• Carregando...
O Sítio Cercado em sua origem: bairro começou em um sítio de 175 alqueires que foi sendo vendido e loteado ao longo dos anos. Os habitantes mais antigos agora levantam a história que será contada pelo Museu da Periferia | Divulgação/Museu da Periferia
O Sítio Cercado em sua origem: bairro começou em um sítio de 175 alqueires que foi sendo vendido e loteado ao longo dos anos. Os habitantes mais antigos agora levantam a história que será contada pelo Museu da Periferia| Foto: Divulgação/Museu da Periferia

Origem

Modelo surgiu no Chile

Pesquisadores e museólogos reunidos em Santiago, no Chile, discutiram em 1972 a função social dos museus e, a partir daí, criaram o conceito de museu social e, mais tarde, de museu da periferia.

"No encontro, lembraram que muitas vezes os museus se tornam reféns de seus acervos, ficam enclausurados e distantes das comunidades. Não teriam correspondência direta com nenhum movimento, como o das mulheres ou o dos negros. Eles começaram a questionar isso e criaram um novo conceito de museu", explica o diretor do Departamento de Processos Museais do Instituto Brasileiro de Museus (Ibram), Mário Chagas. Na França e no Canadá já existem vários museus com o mesmo objetivo, só mudam de nome.
==*==
Objetivo: Escreva a continuação do texto sobre o Museu da Periferia do Sítio Cercado, começando logo após a última frase. As linhas a seguir não precisam ser usadas.
==*==
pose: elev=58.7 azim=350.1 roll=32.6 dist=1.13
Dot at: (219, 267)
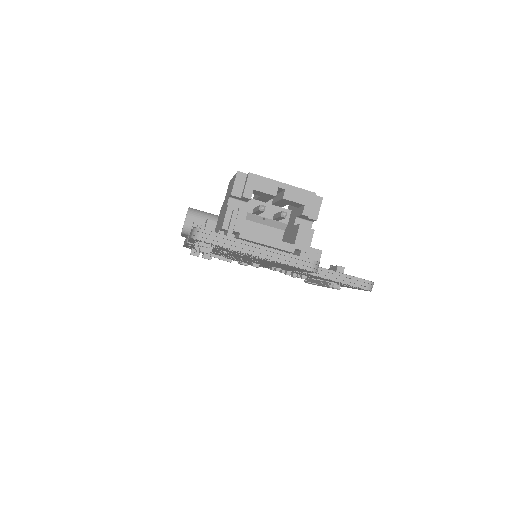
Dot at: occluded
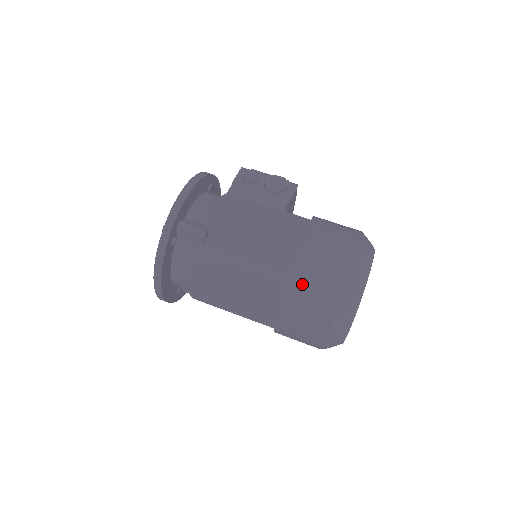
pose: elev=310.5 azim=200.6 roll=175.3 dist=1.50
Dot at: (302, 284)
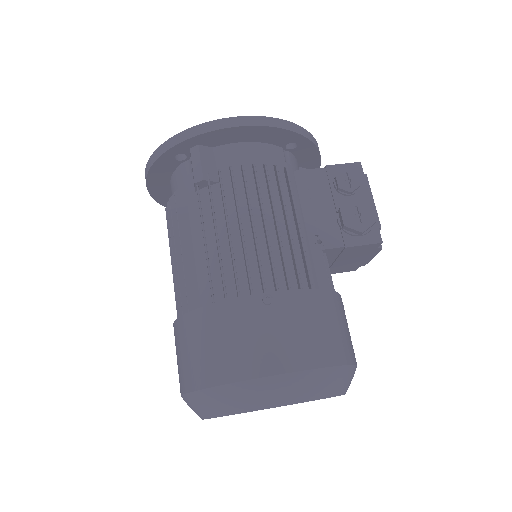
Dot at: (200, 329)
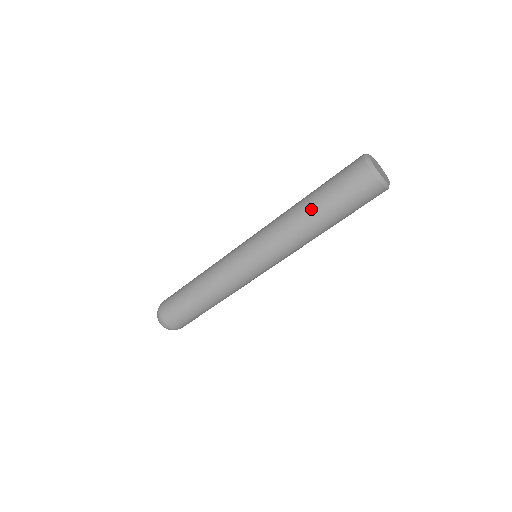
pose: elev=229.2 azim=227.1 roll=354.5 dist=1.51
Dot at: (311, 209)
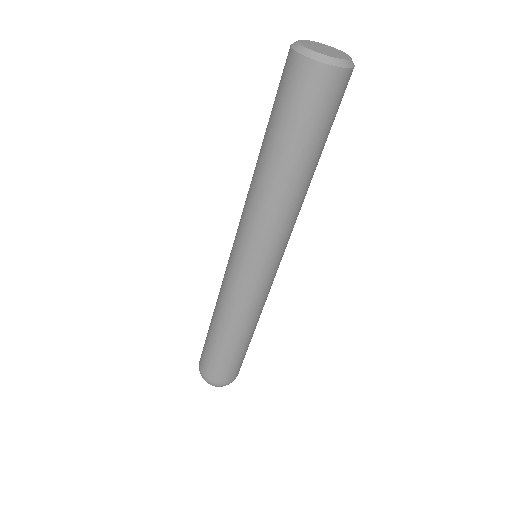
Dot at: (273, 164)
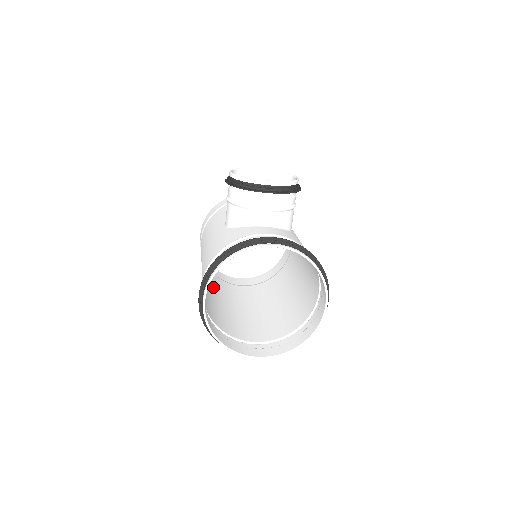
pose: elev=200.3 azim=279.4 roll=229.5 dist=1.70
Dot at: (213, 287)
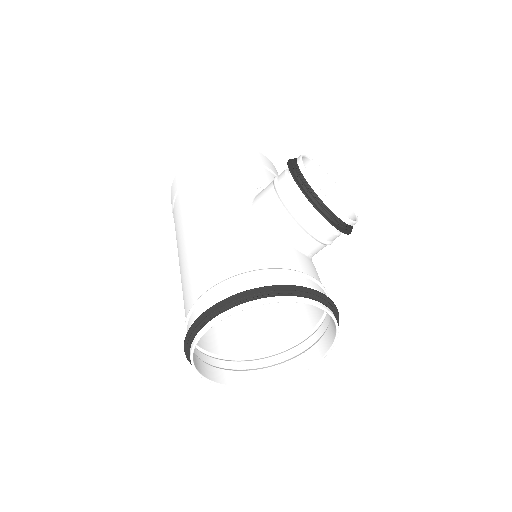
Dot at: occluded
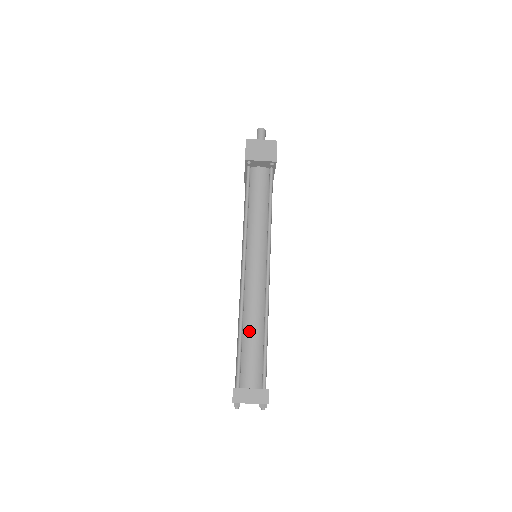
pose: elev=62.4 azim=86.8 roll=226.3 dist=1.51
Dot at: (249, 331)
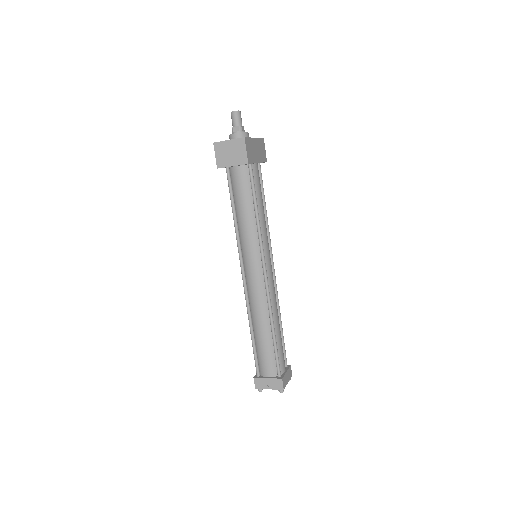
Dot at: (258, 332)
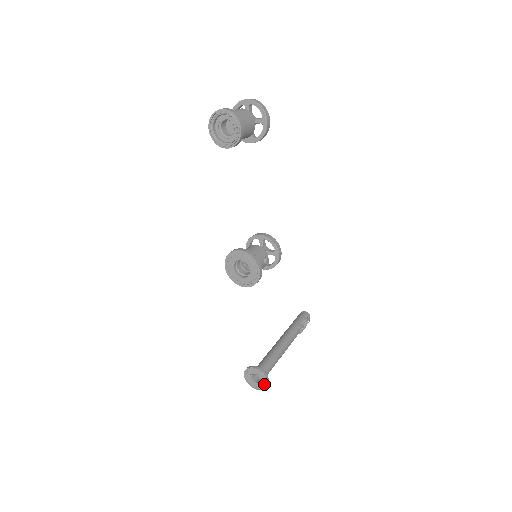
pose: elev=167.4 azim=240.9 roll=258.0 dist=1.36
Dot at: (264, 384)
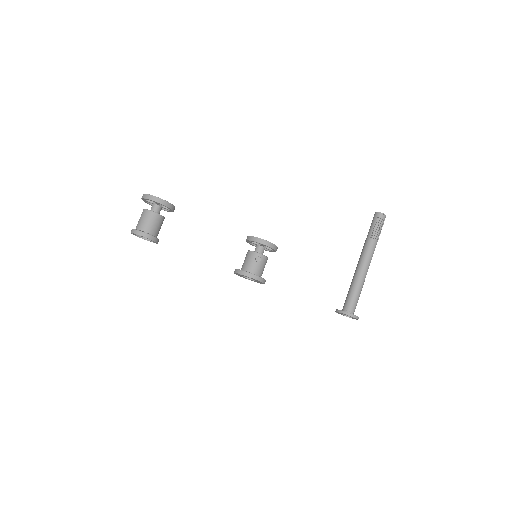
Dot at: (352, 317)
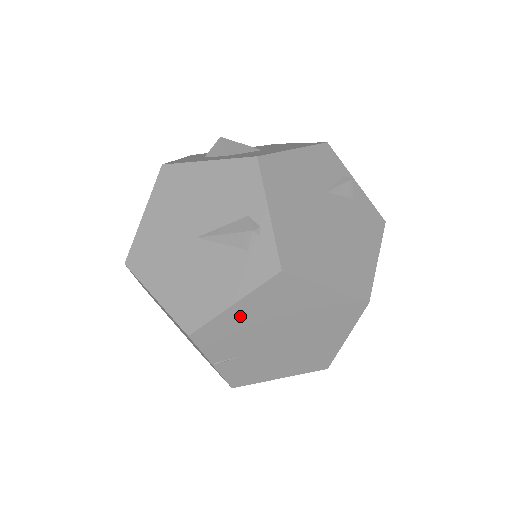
==*==
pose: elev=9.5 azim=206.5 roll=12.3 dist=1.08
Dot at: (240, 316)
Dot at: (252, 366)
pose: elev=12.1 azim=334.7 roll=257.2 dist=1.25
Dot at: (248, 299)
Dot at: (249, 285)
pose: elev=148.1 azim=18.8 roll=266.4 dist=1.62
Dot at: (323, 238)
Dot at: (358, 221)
==*==
Resposta esperada:
No Brasil o assunto é recente. O Museu da Maré, fundado oficialmente em 2006 no Rio de Janeiro, é um exemplo de Museu da Periferia que obteve sucesso. Uma das sócias fundadoras, Cláudia Rose Ribeiro da Silva, conta que o trabalho deu certo depois do mapeamento feito dentro da própria comunidade, que não necessariamente é coletado, mas registrado. "Não significa que todos esses museus serão iguais no Brasil. Cada um vai ter seu perfil e sua dinâmica. Um pode ter sede, outro pode ter apenas visitas guiadas pelo bairro", diz. O Museu da Maré fica em uma casa de madeira de palafita, que mostra como eram as antigas moradias da comunidade.

  • Hoje o bairro da região Sul de Curitiba tem 180 mil habitantes, sem espaço para novas moradias. Há 30 anos, eram apenas 8 mil

Nos últimos 30 anos, o Sítio Cercado viu sua população inchar de 8 mil para 180 mil habitantes. Com tanta gente nova chegando, a história do bairro poderia ir literalmente pelo ralo, não fosse a iniciativa do Instituto Brasileiro de Museus (Ibram) e dos moradores antigos da região. Mãos à obra, em 2009 os poucos viventes antigos que circulam pelas ruas da região Sul de Curitiba começaram a colocar em prática uma ideia mirabolante que até então parecia não ter pés nem cabeça. Começaram a juntar fotos velhas e relatos de quem viu o bairro crescer. O resultado deve ser visto em breve: o Sítio vai ter sua história contada em museu e possibilitar que pessoas como Vera e Deusita, antes desconhecidas, virem personalidades do Brasil.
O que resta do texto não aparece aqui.